Once, not very long ago, the bread delivery van used to arrive once in 3-4 days and deliver all the required supplies. Bread usually has an expiry time of a week. It was the shopkeeper’s decision on how many to purchase. Often, and many times either there used to be a shortage of supplies or a few packs expired. Sometimes the expenses were shared. But now the model has changed. The van comes every day. Every day the packages can be purchased based on the need. But, it’s still dilemma management. Some days, the packs are over by 11.00 am and some days it takes 6.00 pm for the first pack to go out. Inventory management needs to have a new chapter (or maybe there already is).

I tried to visualise the whole scenario in a data scientist perspective. I also asked if bread packs sold out more and fast on Sunday’s or any other specific days. I learned that there was no pattern at all — not even an approximate pattern. Collecting a month data or year data or decade data was not going to help. The model of management had changed and I don’t know how many times. We cannot collect the data generated using different process models and apply the same data science model for all of the data. We cannot plot a graph for this and predict the next day requirement. We cannot predict the accuracy of such a system. The system should also take care of the data generation model and not just the data.

Each and every home in the locality needs to be understood and first, their bread pack model needs to be predicted. Then, based on that data, the shopkeeper data can be predicted. Maybe there is more that I have missed out too.

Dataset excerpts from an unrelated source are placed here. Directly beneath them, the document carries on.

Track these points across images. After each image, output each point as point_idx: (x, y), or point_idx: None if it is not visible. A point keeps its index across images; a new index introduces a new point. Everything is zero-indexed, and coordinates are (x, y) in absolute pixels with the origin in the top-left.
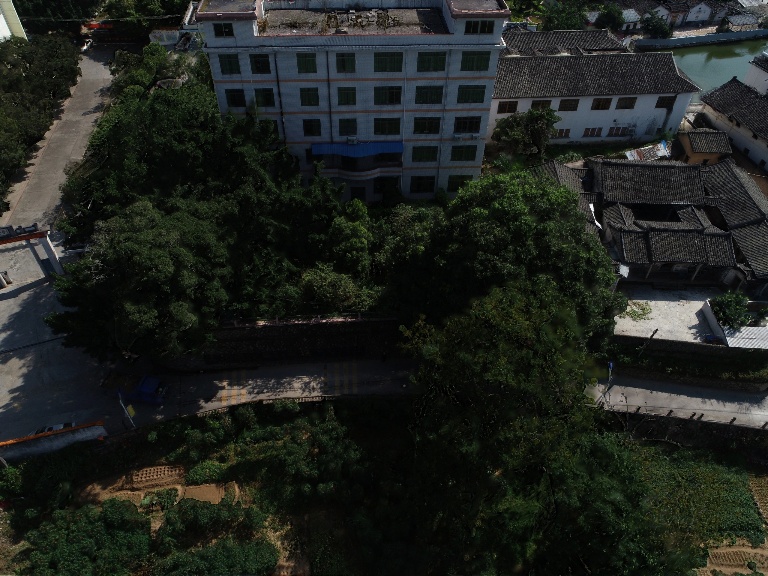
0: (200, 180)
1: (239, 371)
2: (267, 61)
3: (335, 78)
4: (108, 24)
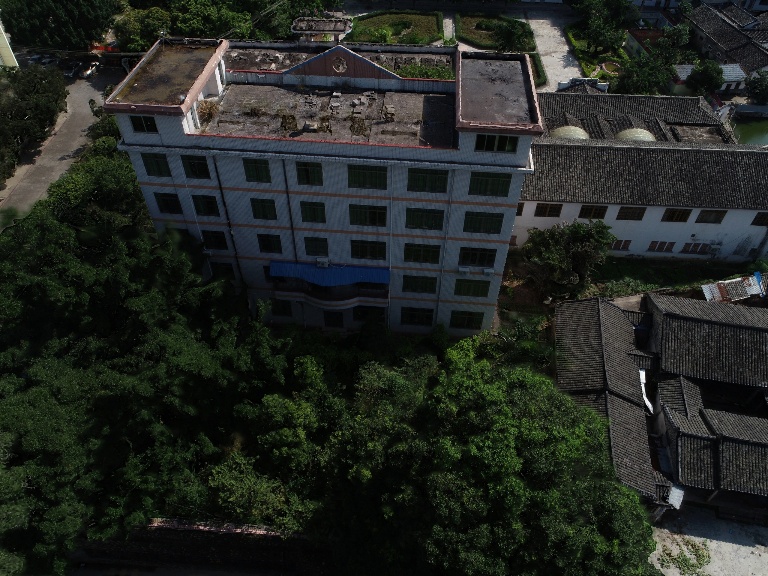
0: (84, 333)
1: (130, 571)
2: (205, 164)
3: (296, 190)
4: (116, 47)
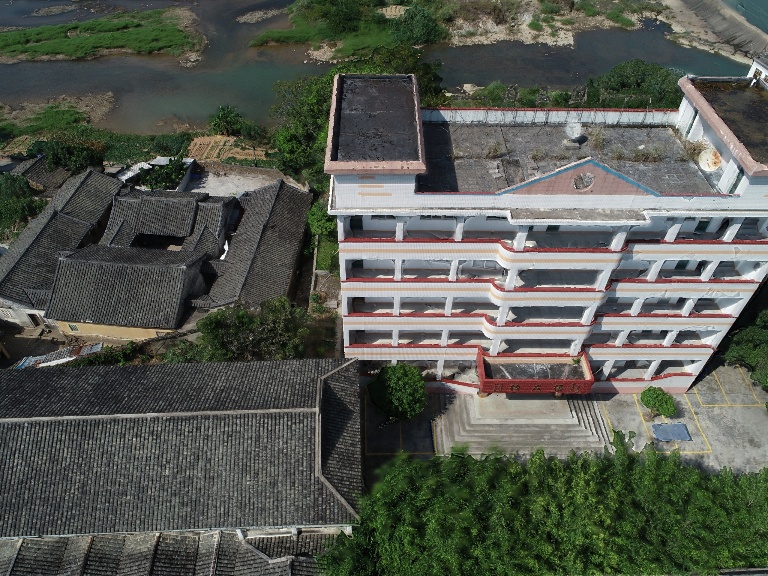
0: None
1: None
2: None
3: None
4: None
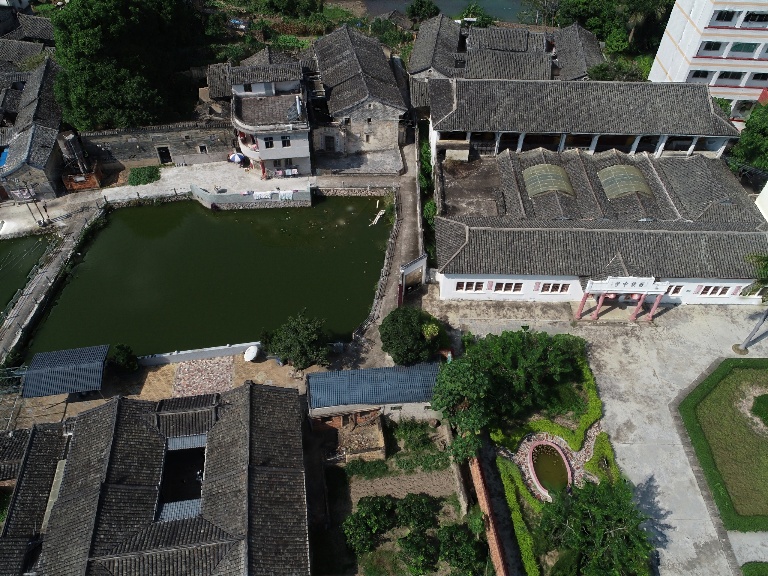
0: None
1: None
2: None
3: None
4: None
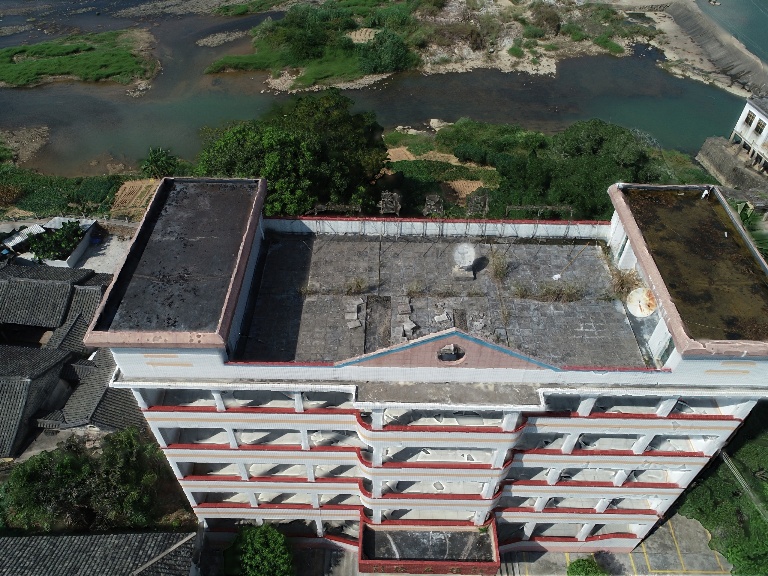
0: None
1: None
2: None
3: None
4: None
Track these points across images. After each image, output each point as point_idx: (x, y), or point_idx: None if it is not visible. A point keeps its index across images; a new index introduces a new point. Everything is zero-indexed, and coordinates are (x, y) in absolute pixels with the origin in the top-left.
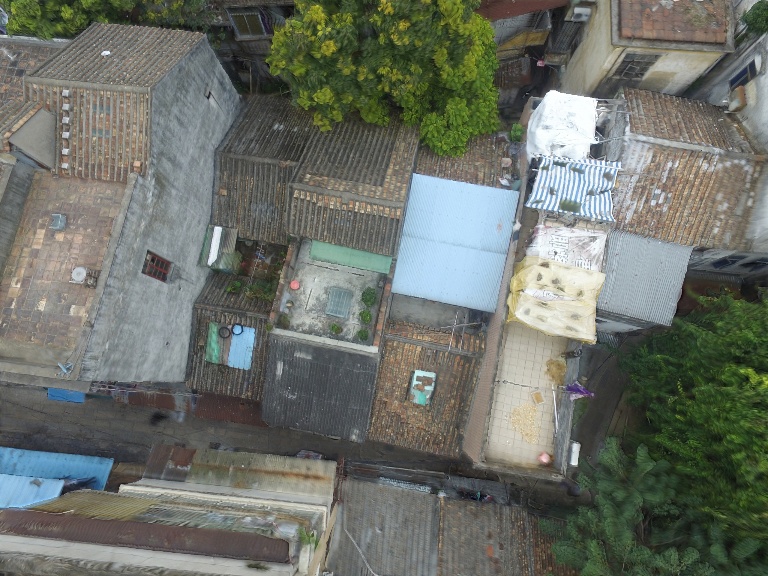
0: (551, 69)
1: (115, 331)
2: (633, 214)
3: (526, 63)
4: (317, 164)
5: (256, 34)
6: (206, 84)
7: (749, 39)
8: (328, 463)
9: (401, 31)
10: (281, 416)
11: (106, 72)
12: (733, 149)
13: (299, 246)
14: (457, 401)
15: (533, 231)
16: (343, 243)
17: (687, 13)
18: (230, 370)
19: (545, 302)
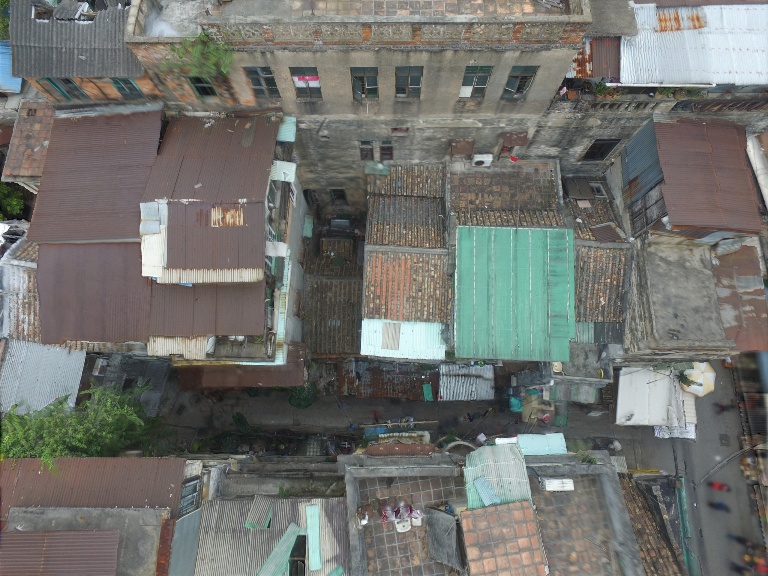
0: None
1: None
2: (28, 326)
3: None
4: None
5: None
6: None
7: None
8: None
9: None
10: None
11: None
12: None
13: None
14: None
15: None
16: None
17: None
18: None
19: None
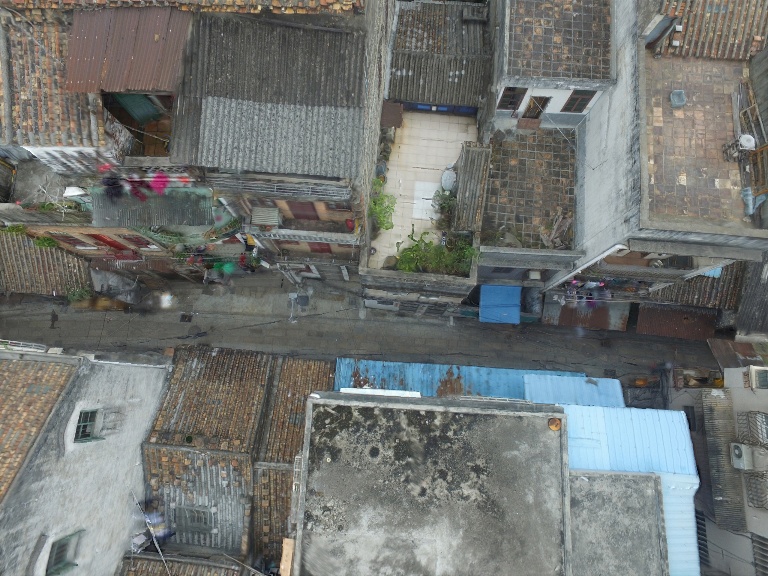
0: None
1: None
2: None
3: None
4: None
5: None
6: None
7: None
8: None
9: None
10: (758, 322)
11: None
12: None
13: None
14: None
15: None
16: None
17: None
18: (698, 279)
19: None
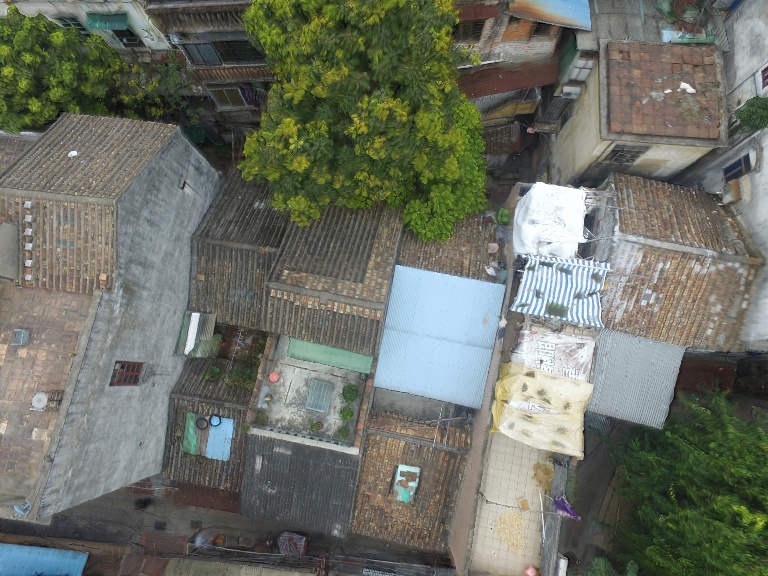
0: (541, 135)
1: (79, 455)
2: (623, 313)
3: (516, 129)
4: (296, 257)
5: (237, 105)
6: (180, 175)
7: (743, 132)
8: (306, 575)
9: (376, 148)
10: (261, 510)
11: (71, 179)
12: (727, 250)
13: (279, 335)
14: (442, 496)
15: (520, 327)
16: (322, 342)
17: (678, 106)
18: (208, 461)
19: (530, 415)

I sit amazed and questioned about the societal effects on data science. And to say, this is one such example.  The social affects the data and it cannot be ignored. All those existing models look a lot immature, at least to me. Someone needs to pull the socks up and really get on to understanding such social-science models and then logically realise a meaningful, holistic picture for data science.

Dear Data Science,

Please understand Social Science,if you may want to have science.